Dir: Zhang Yimou
Star: Matt Damon, Jing Tian, Pedro Pascal, Willem Dafoe
The great question about The Great Wall is this: is it a Western film, shamelessly pandering to a Chinese audience, or a Chinese film, shamelessly pandering to an Western audience? Quite possibly, both. It’s certainly a sloppy mess, that hardly feels like the work of renowned director Zhang, who has been nominated for three Best Foreign Film Oscars, and won awards at Berlin, Venice and Cannes. It’s more like the work of an enthusiastic 11-year-old with an unusually generous uncle. That’s not necessarily a bad thing: I found Raise the Red Lantern such pure, concentrated arthouse, it was more effective than Temazepam, and should only be available by prescription. This is not likely to send anyone to sleep. The overwhelming lunacy of it all will ensure that.
William Garin (Damon) is part of a mercenary group infiltrating 11th-century China, in search of the legendary “black powder”, when they stumble across the Great Wall. Given they’re being hotly pursued, they opt to surrender to the residents, only to find themselves part of a relentless battle against waves of demonic creatures. These turn out to be aliens, spawned from a meteor, which swarm to the attack every sixty years. Fortunately, Garin has stumbled across the monsters’ fatal flaw: they’re magnetic. No, really: magnetic fields make them docile. However, the creatures have figured out they can burrow beneath the wall, and are on their way to the capital. Time to send up the hot-air balloons!
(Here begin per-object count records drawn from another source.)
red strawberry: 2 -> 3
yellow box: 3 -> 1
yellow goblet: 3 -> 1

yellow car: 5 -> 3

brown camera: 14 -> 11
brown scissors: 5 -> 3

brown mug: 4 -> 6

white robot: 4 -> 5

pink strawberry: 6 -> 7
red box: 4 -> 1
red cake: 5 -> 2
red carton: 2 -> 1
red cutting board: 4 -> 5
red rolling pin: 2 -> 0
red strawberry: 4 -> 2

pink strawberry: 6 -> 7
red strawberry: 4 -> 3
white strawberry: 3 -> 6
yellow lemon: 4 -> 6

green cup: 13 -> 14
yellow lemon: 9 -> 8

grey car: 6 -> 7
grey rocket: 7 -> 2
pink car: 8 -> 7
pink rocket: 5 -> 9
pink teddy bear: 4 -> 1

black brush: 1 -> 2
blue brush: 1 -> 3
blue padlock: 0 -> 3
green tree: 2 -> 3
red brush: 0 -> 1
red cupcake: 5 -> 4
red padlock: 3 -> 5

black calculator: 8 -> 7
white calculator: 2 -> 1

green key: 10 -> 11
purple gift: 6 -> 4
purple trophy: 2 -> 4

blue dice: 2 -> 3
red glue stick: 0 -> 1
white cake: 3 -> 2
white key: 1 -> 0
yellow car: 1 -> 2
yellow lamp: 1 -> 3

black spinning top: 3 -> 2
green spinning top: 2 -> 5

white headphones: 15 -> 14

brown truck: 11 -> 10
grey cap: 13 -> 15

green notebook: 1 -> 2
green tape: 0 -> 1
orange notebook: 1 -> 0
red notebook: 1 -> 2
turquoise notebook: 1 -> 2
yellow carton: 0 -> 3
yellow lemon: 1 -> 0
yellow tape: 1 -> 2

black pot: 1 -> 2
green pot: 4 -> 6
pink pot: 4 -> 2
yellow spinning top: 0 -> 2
Yeah. Like I said: an enthusiastic 11-year-old. One whose favorite film is the TV broadcast version of Starship Troopers, and was given an age-appropriate book on Chinese history and a trip to Cirque du Soleil for Christmas. Have to say, the first attack on the wall is startling in scope and content; the problem is, Zhang throws absolutely everything he came up with at you. A better movie would have held variants of the monsters back for later use, creating a sense of escalation. Instead, the film empties its armory inside the first 30 minutes, and the rest is simply remixes thereof. Garin’s sidekick (Pascal) is largely discarded, and Dafoe’s character is there, simply as an excuse why the main Chinese character, Commander Lin (Jing), can speak English.
The film is populated almost entirely by what might be called, “Wait, what?” concepts: things that look incredibly cool, yet make absolutely no fucking sense. For example: One of the preferred defensive techniques involves the Crane Troop, shown top. These are blue-armored female warriors who plummet off the wall on chains, stab at the monsters with spears while dangling upside down, before kinda bungee-cording, kinda being winched back up. I’d love to have been in the planning meeting which gave the thumbs-up to that method of combat. Or what are effectively giant scissors, embedded in the wall. The same could be applied to the lead character’s presence, though as usual, claims about whitewashing seem horrendously overblown. Because if there’s a “savior” of the Chinese people here, it’s magnets, not Matt Damon.